Pin It

ketuatimindependen

JAKARTA – Panasnya suhu politik menjelang Pemilu Presiden Tahun 2014 makin terasa belakangan ini. Namun siapapun yang akan terpilih menjadi Presiden nanti, harus memberi jaminan bahwa pemberantasan korupsi dan reformasi birokrasi tetap menjadi program prioritas.

            Untuk itu, sejumlah Rancangan Undang-Undang (RUU) yang menjadi pilar reformasi birokrasi harus segera diselesaikan dalam kurun waktu sekitar 12 bulan mendatang sebelum pemilu. RUU dimaksud antara lain RUU tentang Aparatur Sipil Negara (ASN), RUU Administrasi Pemerintahan (Adpem), serta RUU Sistem Pengawasan Internal Pemerintah (SPIP).

Hal itu dikatakan Ketua Tim Independen Reformasi Birokrasi Erry Riyana Hardjapamekas di Jakarta, Minggu (21/04). “Kalau sudah menjadi undang-undang, maka siapapun yang menjadi Presiden tidak akan mudah melakukan kebijakan di luar ketentuan undang-undang itu. Lain halnya kalau aturannya berupa PP atau Perpres, yang bisa dengan mudah diganti oleh Presiden,” ujarnya.

            Namun, mantan Wakil Ketua KPK ini berharap Presiden mendatang tetap sosok yang reformis, sehingga reformasi birokrasi terus menjadi prioritas. Pasalnya, reformasi birokrasi merupakan proses perubahan yang harus dilakukan terus menerus, dan hasilnya tidak dapat dinikmati dalam waktu singkat.

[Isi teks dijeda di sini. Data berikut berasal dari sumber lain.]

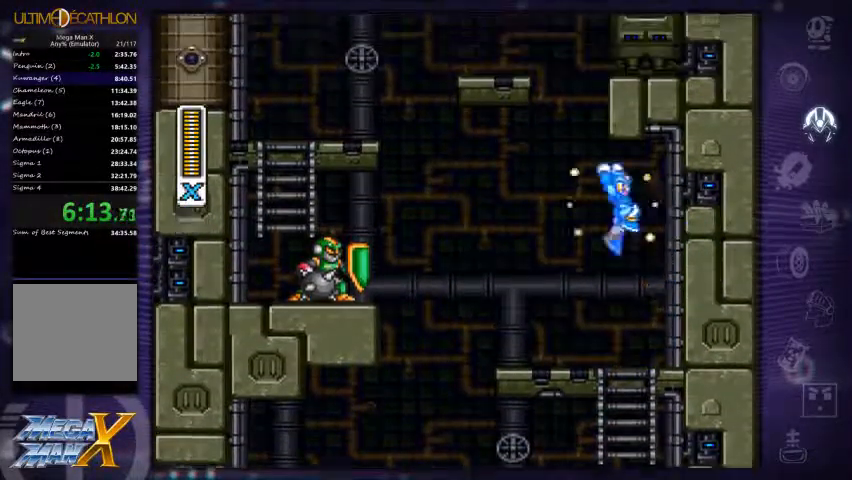
{"dt_ms": 467, "buttons": ["A", "X", "DPAD_RIGHT"], "right_stick": "center"}
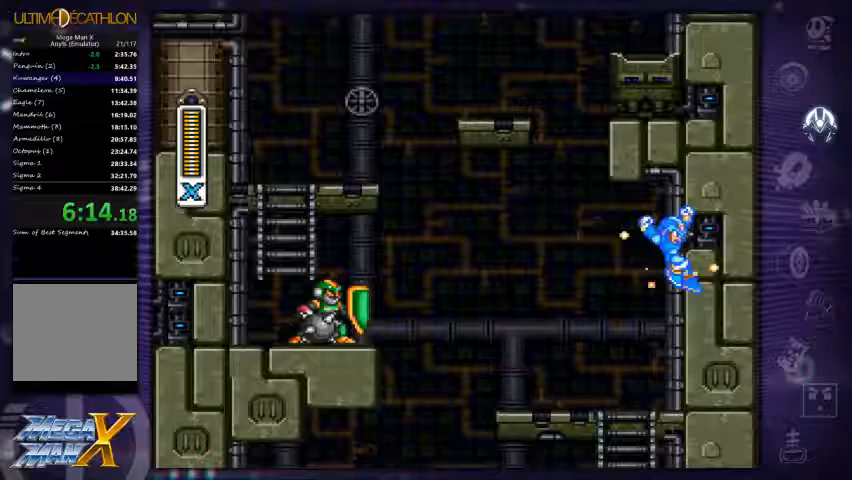
{"dt_ms": 500, "buttons": ["X"], "right_stick": "center", "events": [[33, "DPAD_RIGHT", "up"], [100, "A", "up"], [133, "DPAD_LEFT", "down"], [233, "DPAD_LEFT", "up"]]}
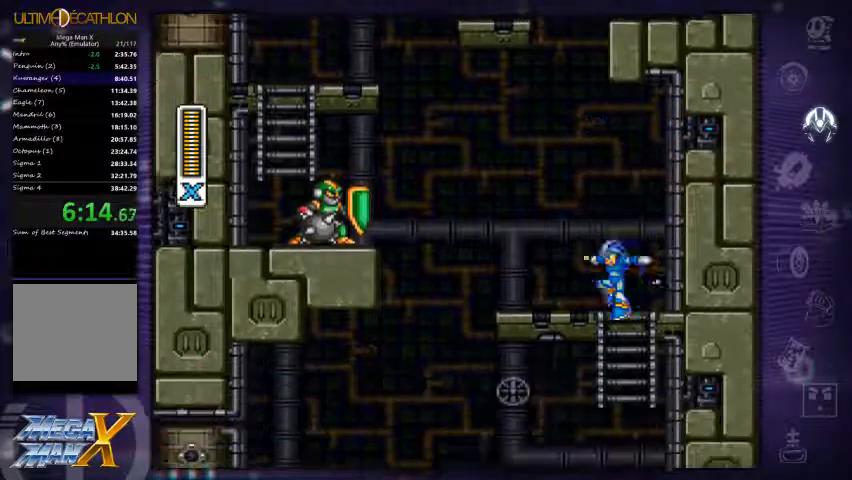
{"dt_ms": 500, "buttons": ["A", "X", "R1", "DPAD_LEFT"], "right_stick": "center", "events": [[100, "DPAD_RIGHT", "down"], [167, "A", "down"], [300, "A", "up"], [300, "DPAD_RIGHT", "up"], [367, "R1", "down"], [400, "A", "down"], [400, "DPAD_LEFT", "down"]]}
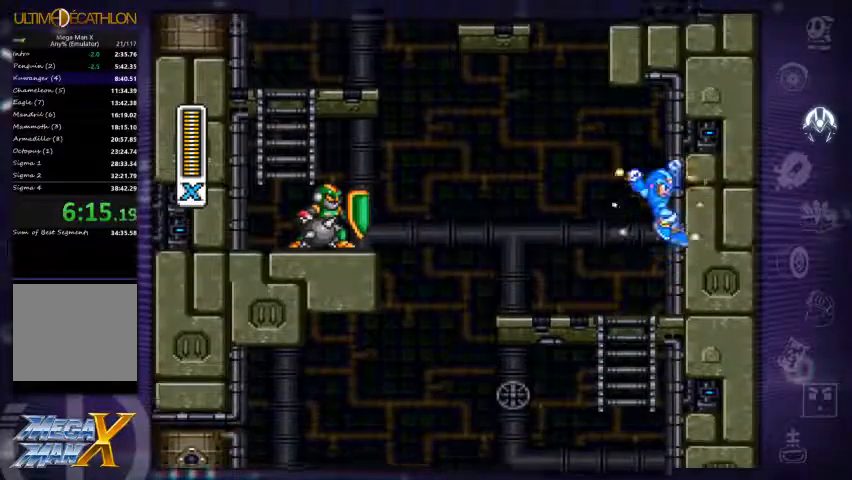
{"dt_ms": 500, "buttons": ["X"], "right_stick": "center", "events": [[167, "DPAD_LEFT", "up"], [233, "DPAD_RIGHT", "down"], [333, "A", "up"], [367, "R1", "up"], [400, "DPAD_RIGHT", "up"]]}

Menjawab pertanyaan mengenai implementasi reformasi birokrasi di sejumlah kementerian/lembaga,  dia menilai hingga saat ini masih sebatas dokumen di atas kertas.  “Impementasi di lapangan masih banyak yang belum menyentuh pada kebutuhan masyarakat sehari-hari, masih sangat memprihatinkan” ujarnya.

Padahal, imbuh Erry, tujuan dari reformasi birokrasi itu sendiri adalah terwujudnya birokrasi yang bersih dan melayani. Namun untuk mengubah mindset dan culture set PNS tidak semudah membalik telapak tangan. Karena itu, dia menekankan kepada seluruh pimpinan kementerian/lembaga untuk lebih berani dan tegas, dan melakukan terobosan-terobosan dalam koridor aturan yang ada demi tercapainya tujuan reformasi birokrasi. 

Dalam pelayanan publik misalnya, harus ada standar operating procedure (SOP) yang jelas dan diterapkan secara konsisten. Aturan disiplin bagi PNS juga harus ditegakkan, jangan lagi ada rasa ewuh pakewuh. Hal ini harus diberlakukan mulai dari sistem rekrutmen CPNS, promosi jabatan, sampai dengan pensiun. “Terapkan punish and reward secara konsisten,” tambahnya.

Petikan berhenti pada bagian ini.